Crédit aux entreprises : un léger mieux

©Lieven Van Assche

Les entrepreneurs constatent une amélioration de l’accès au crédit, tant en termes de coûts que de garanties, selon une enquête de la FEB et de CRiON.

Bruxelles (L'Echo) - Depuis le début de la crise économique et financière, la FEB et CRiON (courtier spécialisé en assurance crédit) sondent régulièrement un échantillon de sociétés belges concernant l’impact de la crise sur le financement des entreprises au sens large.

Au cours du mois de mai, les entrepreneurs ont été interrogés pour la quatrième fois et il ressort qu’ils perçoivent l’accès au crédit de manière légèrement plus positive qu’il y a six mois. "Cela confirme la tendance déjà amorcée précédemment", commentent les auteurs de l’enquête.

Concernant les crédits existants, 22% des entrepreneurs pensent toutefois que le banquier a augmenté le coût du crédit lors des six derniers mois, et 17% affirment que des garanties supplémentaires ont été demandées. Même si ces chiffres sont en diminution – ils étaient respectivement de 27% et de 29% il y a six mois, difficile de parler d’embellie…

S’agissant des nouvelles demandes de crédit, 35% des entreprises interrogées jugent que le banquier applique des taux plus élevés qu’avant la crise. 33% affirment que davantage de garanties sont exigées afin d’obtenir ou de renouveler une ligne de crédit. Ces chiffres étaient, il y a six mois, de respectivement 36 et 35%. Il y a donc une légère amélioration sur ce front.
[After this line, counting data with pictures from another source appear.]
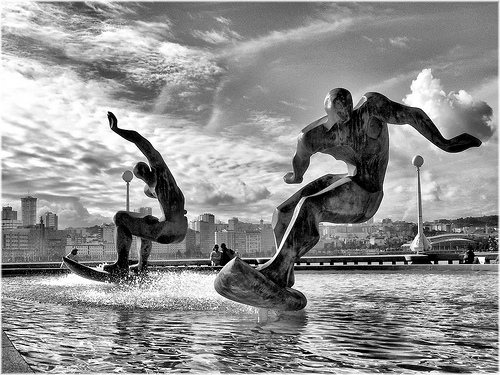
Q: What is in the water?
A: Statues.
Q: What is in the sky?
A: Clouds.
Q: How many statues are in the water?
A: Two.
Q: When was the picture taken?
A: Daytime.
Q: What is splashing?
A: Water.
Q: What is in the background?
A: Buildings.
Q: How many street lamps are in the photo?
A: Two.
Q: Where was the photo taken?
A: In a large city, near sculptures.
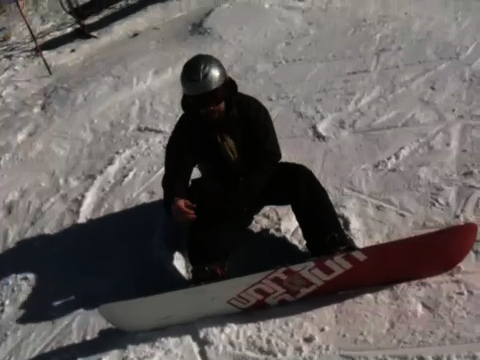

En ce qui concerne les crédits interentreprises, l’enquête montre que les sociétés sont toujours confrontées à des délais de paiement plus longs et des retards de paiement. L’enquête met aussi en évidence que – malgré les efforts des assureurs crédit en matière de limites de crédit –, les entreprises font toujours preuve d’une importante réserve. De plus, un certain nombre de sondés constatent que le paiement des factures par les pouvoirs publics reste problématique et que ces derniers paient encore trop souvent en retard. Des délais de plus de 60 jours au-delà de la date d'échéance de la facture ne sont pas exceptionnels.

Selon l’enquête, 42% des répondants constatent que leurs fournisseurs exigent d’être payés plus rapidement (44% en novembre 2009) et 57% sont confrontés à des fournisseurs plus stricts en cas de paiement tardif (65% en novembre 2009). Parallèlement, 61% des entrepreneurs pensent que leurs clients paient moins vite qu’il y a six mois (64% il y a six mois). Ces chiffres montrent notamment que le crédit interentreprises ne constitue actuellement toujours pas une alternative au crédit bancaire. "Malgré l’amélioration des six derniers mois, la position de liquidité des entreprises est toujours sous pression", conclut dans un communiqué Isabelle Callens, directeur du département économique de la FEB.